=== Brief A ===
In the dataset entries below, rewrite a run of lines as a JSON list of strings with one string per line, leaving out any blank lines. Begin at the line that contains "Yesus ingkang gesang lan sumengka dhateng" and stop after the line that contains "kasisahan lan kasangsaran, sarta babagan".

=== Text provided ===
-- Opening Marker --

Brave Combo is a polka/rock/worldbeat band based in Denton, Texas.  Founded in 1979 by guitarist/keyboardist/accordionist Carl Finch, they have been a prominent fixture in the Texas music scene for more than thirty-five years. Their music, both originals and covers, incorporates a number of dance styles, mostly polka, but also some Latin American and Caribbean styles like norteño, salsa, rumba, cha-cha-cha, choro, samba, two-step, cumbia, charanga, merengue, ska, etc.

As part of their perceived artistic mission to expand the musical tastes of their listeners, they have often played and recorded covers of well-known songs in a style radically different from the original versions.  Examples include polka versions of Jimi Hendrix's "Purple Haze" and The Doors' "People are Strange", The Rolling Stones' "(I Can't Get No) Satisfaction" as a cha-cha, and "Sixteen Tons" as a cumbia.  While their records may have a sense of humor, they are played straight and not usually considered joke or novelty records.

History and influences
In a 1995 feature in The Santa Fe New Mexican, band cofounder Carl Finch described Brave Combo's influence as a polka band with rock styles as an earnest way to escape an increasingly corporate cultural landscape, lamenting-

'Rock had been removed from the common people' he said 'and musically I wanted what I do to have depth, I started listening to polka and ethnic records I'd find at Target six for $5 — nothing could beat that. At first, I’d just buy whatever covers looked strangest but after a while I’d do research and find out what was good.' Among the best, he soon discovered, were names like Larry Chesky and his big band polka sound, Norwegian accordion virtuoso Andrew Walter (“exciting intense” is Finch’s assessment), and Eddie Blazonczyk, the “Godfather” of Chicago’s Polish community. 'All this came out of a sense of desperation'.

Awards and honors
They won a Grammy Award in 1999 in the Best Polka Album category for their album Polkasonic, and again in 2004 for their album Let's Kiss.

-- Closing Marker --

=== Brief B ===
From the text about Brave Combo, copy the passage that begins at the words "As part of their" and stops after the words "or novelty records.".

=== Dataset entries ===
-- Opening Marker --

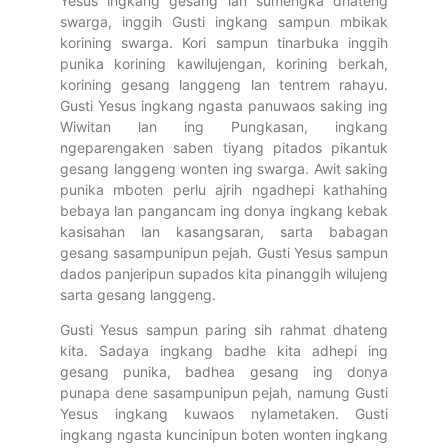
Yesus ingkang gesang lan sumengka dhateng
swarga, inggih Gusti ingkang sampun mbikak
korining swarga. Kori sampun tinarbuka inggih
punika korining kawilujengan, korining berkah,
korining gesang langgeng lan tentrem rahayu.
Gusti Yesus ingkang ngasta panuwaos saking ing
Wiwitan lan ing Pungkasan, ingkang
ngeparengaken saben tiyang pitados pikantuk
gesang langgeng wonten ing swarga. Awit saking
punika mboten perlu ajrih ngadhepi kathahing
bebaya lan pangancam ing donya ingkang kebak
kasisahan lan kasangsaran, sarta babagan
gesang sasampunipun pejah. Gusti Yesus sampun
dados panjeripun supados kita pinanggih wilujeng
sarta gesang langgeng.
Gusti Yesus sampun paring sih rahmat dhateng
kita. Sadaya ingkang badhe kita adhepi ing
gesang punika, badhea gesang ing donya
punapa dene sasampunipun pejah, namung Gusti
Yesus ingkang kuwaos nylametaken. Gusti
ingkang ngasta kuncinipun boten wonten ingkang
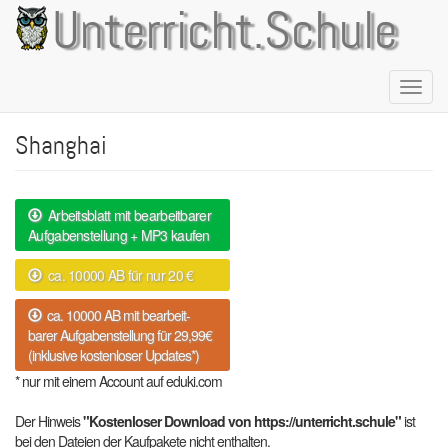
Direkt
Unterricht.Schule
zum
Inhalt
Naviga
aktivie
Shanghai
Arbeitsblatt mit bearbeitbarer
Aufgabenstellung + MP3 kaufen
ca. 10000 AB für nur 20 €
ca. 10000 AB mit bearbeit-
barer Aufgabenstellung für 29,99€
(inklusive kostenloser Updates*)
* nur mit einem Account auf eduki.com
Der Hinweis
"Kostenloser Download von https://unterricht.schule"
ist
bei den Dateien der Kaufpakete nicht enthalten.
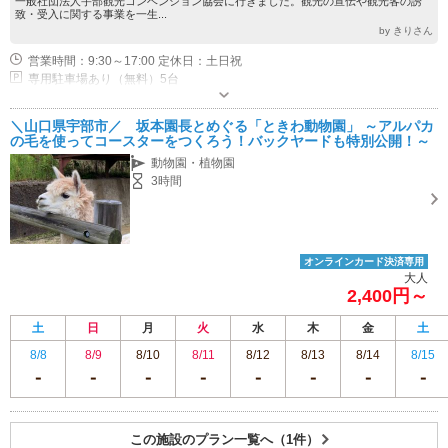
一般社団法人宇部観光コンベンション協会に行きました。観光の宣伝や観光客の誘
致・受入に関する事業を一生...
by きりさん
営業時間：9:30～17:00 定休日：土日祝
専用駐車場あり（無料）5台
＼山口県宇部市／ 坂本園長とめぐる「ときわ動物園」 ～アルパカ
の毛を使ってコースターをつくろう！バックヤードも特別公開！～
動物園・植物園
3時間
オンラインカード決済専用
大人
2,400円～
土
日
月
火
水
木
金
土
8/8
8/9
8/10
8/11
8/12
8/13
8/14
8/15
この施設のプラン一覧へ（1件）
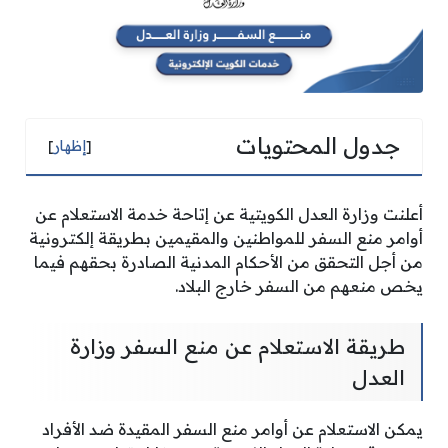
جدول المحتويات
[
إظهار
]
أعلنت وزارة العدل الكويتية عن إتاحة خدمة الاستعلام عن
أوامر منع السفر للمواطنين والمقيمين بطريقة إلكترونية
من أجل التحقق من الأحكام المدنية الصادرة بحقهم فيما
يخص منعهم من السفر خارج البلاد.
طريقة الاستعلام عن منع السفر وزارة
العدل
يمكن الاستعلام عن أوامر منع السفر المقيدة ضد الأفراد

-- Closing Marker --
-- Opening Marker --

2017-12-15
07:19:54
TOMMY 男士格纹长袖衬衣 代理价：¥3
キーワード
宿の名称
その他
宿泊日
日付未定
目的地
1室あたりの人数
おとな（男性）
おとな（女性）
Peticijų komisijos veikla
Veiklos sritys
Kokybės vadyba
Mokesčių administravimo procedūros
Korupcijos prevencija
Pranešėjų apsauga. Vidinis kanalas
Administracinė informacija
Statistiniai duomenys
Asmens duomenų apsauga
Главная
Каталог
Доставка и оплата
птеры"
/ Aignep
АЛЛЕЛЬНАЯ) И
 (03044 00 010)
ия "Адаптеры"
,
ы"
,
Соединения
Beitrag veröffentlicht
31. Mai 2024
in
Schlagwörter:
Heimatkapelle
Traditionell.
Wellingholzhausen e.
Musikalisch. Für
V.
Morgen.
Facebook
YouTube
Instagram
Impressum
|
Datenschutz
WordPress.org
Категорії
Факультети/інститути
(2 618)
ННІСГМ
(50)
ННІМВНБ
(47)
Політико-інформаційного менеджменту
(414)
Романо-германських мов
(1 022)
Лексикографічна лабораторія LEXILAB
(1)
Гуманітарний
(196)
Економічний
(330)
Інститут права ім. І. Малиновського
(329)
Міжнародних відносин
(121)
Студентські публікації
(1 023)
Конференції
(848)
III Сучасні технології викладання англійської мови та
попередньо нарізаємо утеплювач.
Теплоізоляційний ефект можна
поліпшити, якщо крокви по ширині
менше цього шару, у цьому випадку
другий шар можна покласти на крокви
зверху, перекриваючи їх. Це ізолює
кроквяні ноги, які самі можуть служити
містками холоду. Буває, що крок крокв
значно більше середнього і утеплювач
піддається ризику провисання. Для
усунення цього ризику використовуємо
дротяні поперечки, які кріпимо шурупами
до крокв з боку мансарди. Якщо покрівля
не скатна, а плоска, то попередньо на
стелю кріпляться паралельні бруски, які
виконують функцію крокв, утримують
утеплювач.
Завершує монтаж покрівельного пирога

-- Closing Marker --

=== Written reply A ===
[
  "Yesus ingkang gesang lan sumengka dhateng",
  "swarga, inggih Gusti ingkang sampun mbikak",
  "korining swarga. Kori sampun tinarbuka inggih",
  "punika korining kawilujengan, korining berkah,",
  "korining gesang langgeng lan tentrem rahayu.",
  "Gusti Yesus ingkang ngasta panuwaos saking ing",
  "Wiwitan lan ing Pungkasan, ingkang",
  "ngeparengaken saben tiyang pitados pikantuk",
  "gesang langgeng wonten ing swarga. Awit saking",
  "punika mboten perlu ajrih ngadhepi kathahing",
  "bebaya lan pangancam ing donya ingkang kebak",
  "kasisahan lan kasangsaran, sarta babagan"
]

=== Written reply B ===
As part of their perceived artistic mission to expand the musical tastes of their listeners, they have often played and recorded covers of well-known songs in a style radically different from the original versions.  Examples include polka versions of Jimi Hendrix's "Purple Haze" and The Doors' "People are Strange", The Rolling Stones' "(I Can't Get No) Satisfaction" as a cha-cha, and "Sixteen Tons" as a cumbia.  While their records may have a sense of humor, they are played straight and not usually considered joke or novelty records.